Die Anführerin fuhr fort: »Erinnern wir uns an unsere Kräfte, die so gewaltig sind, daß wir die Natur aus den Angeln heben können. Zeigen wir allen, zu was wir fähig sind. Holen wir den Hexenmeister zurück, meine Schwestern!«
Sie alle wußten, auf was es ankam. Daß sie ihre Gedanken jetzt sammeln und auf einen Punkt konzentrieren mußten. Sie durften keine Fehler begehen und sich ablenken lassen.
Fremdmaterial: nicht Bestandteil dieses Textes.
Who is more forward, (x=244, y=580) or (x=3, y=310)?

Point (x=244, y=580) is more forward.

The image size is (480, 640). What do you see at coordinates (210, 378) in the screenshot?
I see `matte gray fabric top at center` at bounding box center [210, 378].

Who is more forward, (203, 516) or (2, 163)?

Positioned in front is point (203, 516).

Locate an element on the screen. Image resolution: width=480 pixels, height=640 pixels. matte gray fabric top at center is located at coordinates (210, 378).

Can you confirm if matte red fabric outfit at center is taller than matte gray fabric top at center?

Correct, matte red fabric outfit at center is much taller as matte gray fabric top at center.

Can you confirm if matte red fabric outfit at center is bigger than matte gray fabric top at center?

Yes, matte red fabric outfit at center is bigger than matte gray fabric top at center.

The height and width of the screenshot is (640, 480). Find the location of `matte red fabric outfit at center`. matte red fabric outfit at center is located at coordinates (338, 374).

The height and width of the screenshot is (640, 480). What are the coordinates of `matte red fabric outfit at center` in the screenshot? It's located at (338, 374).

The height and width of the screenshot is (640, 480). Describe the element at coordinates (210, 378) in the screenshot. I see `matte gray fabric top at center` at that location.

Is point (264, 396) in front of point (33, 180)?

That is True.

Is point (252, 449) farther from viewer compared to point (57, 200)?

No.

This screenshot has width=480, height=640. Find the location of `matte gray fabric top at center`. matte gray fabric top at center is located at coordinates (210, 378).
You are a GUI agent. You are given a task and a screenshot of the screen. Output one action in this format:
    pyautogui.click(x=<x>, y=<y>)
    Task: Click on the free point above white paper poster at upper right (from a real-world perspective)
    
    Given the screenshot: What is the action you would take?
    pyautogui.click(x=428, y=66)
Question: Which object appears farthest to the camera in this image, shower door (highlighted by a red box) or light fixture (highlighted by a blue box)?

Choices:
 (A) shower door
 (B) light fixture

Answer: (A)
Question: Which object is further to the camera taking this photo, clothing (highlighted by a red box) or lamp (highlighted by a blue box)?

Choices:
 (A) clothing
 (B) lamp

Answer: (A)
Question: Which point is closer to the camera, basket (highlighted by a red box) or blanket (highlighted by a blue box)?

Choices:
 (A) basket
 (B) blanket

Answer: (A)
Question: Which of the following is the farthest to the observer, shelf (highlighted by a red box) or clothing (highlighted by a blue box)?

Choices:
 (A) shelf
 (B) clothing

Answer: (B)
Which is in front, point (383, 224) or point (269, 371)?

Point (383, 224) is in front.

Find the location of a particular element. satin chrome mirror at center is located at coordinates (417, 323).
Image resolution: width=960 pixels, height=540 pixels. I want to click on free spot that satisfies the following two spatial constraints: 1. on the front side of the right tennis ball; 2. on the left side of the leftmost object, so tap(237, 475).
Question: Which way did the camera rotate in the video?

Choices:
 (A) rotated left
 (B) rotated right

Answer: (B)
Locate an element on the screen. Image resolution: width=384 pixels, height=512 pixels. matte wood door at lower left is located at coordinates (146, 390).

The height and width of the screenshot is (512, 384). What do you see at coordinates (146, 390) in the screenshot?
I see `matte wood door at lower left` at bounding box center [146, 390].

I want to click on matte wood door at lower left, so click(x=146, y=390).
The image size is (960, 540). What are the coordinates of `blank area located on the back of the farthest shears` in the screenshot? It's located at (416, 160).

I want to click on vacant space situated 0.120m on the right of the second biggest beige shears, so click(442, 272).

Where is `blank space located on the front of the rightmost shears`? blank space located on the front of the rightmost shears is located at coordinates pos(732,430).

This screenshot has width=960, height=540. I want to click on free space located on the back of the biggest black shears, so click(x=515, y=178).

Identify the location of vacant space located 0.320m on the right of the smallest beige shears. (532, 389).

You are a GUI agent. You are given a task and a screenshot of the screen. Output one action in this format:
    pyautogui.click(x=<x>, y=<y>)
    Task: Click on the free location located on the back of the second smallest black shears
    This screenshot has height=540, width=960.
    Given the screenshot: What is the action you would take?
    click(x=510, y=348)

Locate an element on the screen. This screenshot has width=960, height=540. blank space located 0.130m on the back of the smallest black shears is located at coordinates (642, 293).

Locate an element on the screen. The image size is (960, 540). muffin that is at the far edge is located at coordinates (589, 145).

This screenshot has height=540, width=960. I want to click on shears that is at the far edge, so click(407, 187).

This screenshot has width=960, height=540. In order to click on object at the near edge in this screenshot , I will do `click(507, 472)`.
Aus der Natur war die Große Mutter entstanden, ihrer aller Königin. Die Natur wurde von ihr beherrscht, und ihre Kräfte gingen über auf die Dienerinnen.
Und so konzentrierten sie sich auf ihre Aufgabe. Aus dem Boden schien die Kraft zu dringen, die in ihre Körper stieg und ihre Köpfe erreichte. In den Augen spiegelte sie sich wider. Sie nahmen einen anderen Ausdruck an.
Die Blässe verschwand. Tief in den Schächten der Pupillen regte sich etwas.
Licht und Leben…
Unheimliches Leben. Kalt und tot, dennoch voller Kraft und Willen steckend.
Münder verzogen sich, Lippen klafften auf, Köpfe wurden nach hinten gedrückt, um den Mond anschauen zu können, dessen kaltes Licht wie ein Schleier auf die Erde fiel.
Die Hexen »tranken« das Licht. Sie liebten es. Der Mond war ein Stück Natur, er galt als Freund schwarzmagischer Gestalten, und er ließ sie auch hier nicht im Stich.
So füllte er mit seinem Licht ihre Augen, während der Wind weiterhin das unheimliche Totenlied sang.
Die Hexen erstarkten. Eine jede von ihnen hatte das Gefühl, fliegen zu können. Die neue Kraft strahlte aus ihren Augen, die einen roten Höllenschein angenommen hatten.
Kalte Blicke waren auf den Stein gerichtet. Natur gegen Natur. Wer war stärker?
Der Stein stemmte sich gegen die geballte Hexenkraft. Er wollte nicht verlieren, doch wer die Natur beherrschte, konnte sie auch vernichten.
Die Hexen dachten nicht an die Zeit, die verging. Sie waren selbst zeitlos und erreichten einen ersten Erfolg, als sie sahen, wie das Gestein anfing, abzubröckeln.
Es war ein leises Knacken und Reißen zu hören.